What the task asks:
In the economics notes below, which component of aggregate demand is the only one that may be negative?

Article:
---*---

The Liquidity Effect
• This model demonstrates the liquidity effect, the
inverse relationship between the money supply
and the nominal interest rate.
• This is widely believed to be the primary short-
run effect of expansionary monetary policy.
• This also correlates to business cycles—when
people’s incomes rise and/or as the prices of
goods and services increase, they increase their
demand for money, and vice versa.
The Dynamic Model of Money
 The liquidity-preference model is a static model, or
one which does not allow for changes in variables
over time.
 A dynamic model does allow for such changes.
 Time is important to include in a model of money
because, like financial investments, money can also
serve as a store of value.
 Further, both the inflation rate and the nominal
interest rate are both dependent on time.
Can the Federal
Reserve Accurately
Forecast the Demand
for Money?
Aggregate Demand & Aggregate Supply

 A model of the overall economy that we can use to understand


long-term output growth, business cycles, etc.

 Aggregate demand tells us the total amount of goods and


services being purchased.

 Aggregate supply tells us the total amount of goods and


services produced.

 Equilibrium is where aggregate demand = aggregate supply.


Aggregate Demand
• Aggregate demand is the total demand for goods and
services by everyone in the economy.
– Consumption: demand by people for consumer goods
– Investment: demand by business firms for equipment and
buildings and demand by people for housing
– Net exports: demand by foreigners for our goods and
services
– Government spending: demand by the government for
goods and services, as well as government investment
spending
Consumption
• Largest component of aggregate demand
(about 2/3 of total)
• Durable goods: autos, furniture, and major
appliances
• Nondurable goods: do not last as long as
durables (clothing)
• Services: consumed immediately
• Housing is not considered a durable good, but
rather an investment good
What affects consumption?

• Current income: consumers buy more goods and


services when they have more income.
• Future income: if you expect a future income
increase, you may spend more now.
• Wealth: people with greater accumulated assets
generally spend more.
• Taxes: the more taxes consumer have to pay, the
less disposable income they have to spend.
• The real interest rate: higher real interest rates
encourage consumers to save rather than spend.
Investment
 Investments in physical capital are about one-sixth
of aggregate demand.
 Physical capital is the equipment such as
computers, or build structures such as office
buildings use in production and houses that people
live in.
 The total amount of physical capital in an economy
is its capital stock.
 Financial investment is NOT included; only
investment in physical capital.
What affects business investment?
• Size of existing capital stock compared to desired capital
stock
• Future consumption spending on the part of consumers
(businesses want to anticipate consumer demand)
• Firms’ ability to pay for the new capital
– May use retained earnings in times of profit
– Lower real interest rates stimulate investment as the opportunity
cost of investing or holding cash goes down
Net Exports
• International trade must be included when calculating
aggregate demand.

• Net exports = exports − imports


– This is the only component of aggregate demand which may
be negative.

---*---

Supplied data:
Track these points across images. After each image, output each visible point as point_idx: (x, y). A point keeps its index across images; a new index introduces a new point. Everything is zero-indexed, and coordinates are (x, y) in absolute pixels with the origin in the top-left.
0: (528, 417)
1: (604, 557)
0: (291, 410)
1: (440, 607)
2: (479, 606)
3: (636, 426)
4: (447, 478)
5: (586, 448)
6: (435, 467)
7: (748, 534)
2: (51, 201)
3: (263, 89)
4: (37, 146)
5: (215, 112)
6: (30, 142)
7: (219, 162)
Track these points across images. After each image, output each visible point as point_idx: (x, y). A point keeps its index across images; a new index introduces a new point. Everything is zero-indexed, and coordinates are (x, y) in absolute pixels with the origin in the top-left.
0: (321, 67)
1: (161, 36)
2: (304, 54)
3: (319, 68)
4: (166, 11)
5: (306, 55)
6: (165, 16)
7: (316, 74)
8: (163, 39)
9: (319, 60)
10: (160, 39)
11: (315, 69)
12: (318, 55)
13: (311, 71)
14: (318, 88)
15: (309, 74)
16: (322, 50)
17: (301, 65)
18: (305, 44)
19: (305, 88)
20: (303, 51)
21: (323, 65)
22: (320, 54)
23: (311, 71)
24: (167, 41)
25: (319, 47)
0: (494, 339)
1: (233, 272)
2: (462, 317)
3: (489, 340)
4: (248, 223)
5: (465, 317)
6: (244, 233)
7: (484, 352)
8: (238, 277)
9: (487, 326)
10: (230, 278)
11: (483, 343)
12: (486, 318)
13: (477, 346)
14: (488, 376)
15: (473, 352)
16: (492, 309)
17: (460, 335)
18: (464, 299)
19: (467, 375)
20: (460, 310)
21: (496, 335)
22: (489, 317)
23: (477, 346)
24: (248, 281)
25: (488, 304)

---*---

Complete answer:
Net exports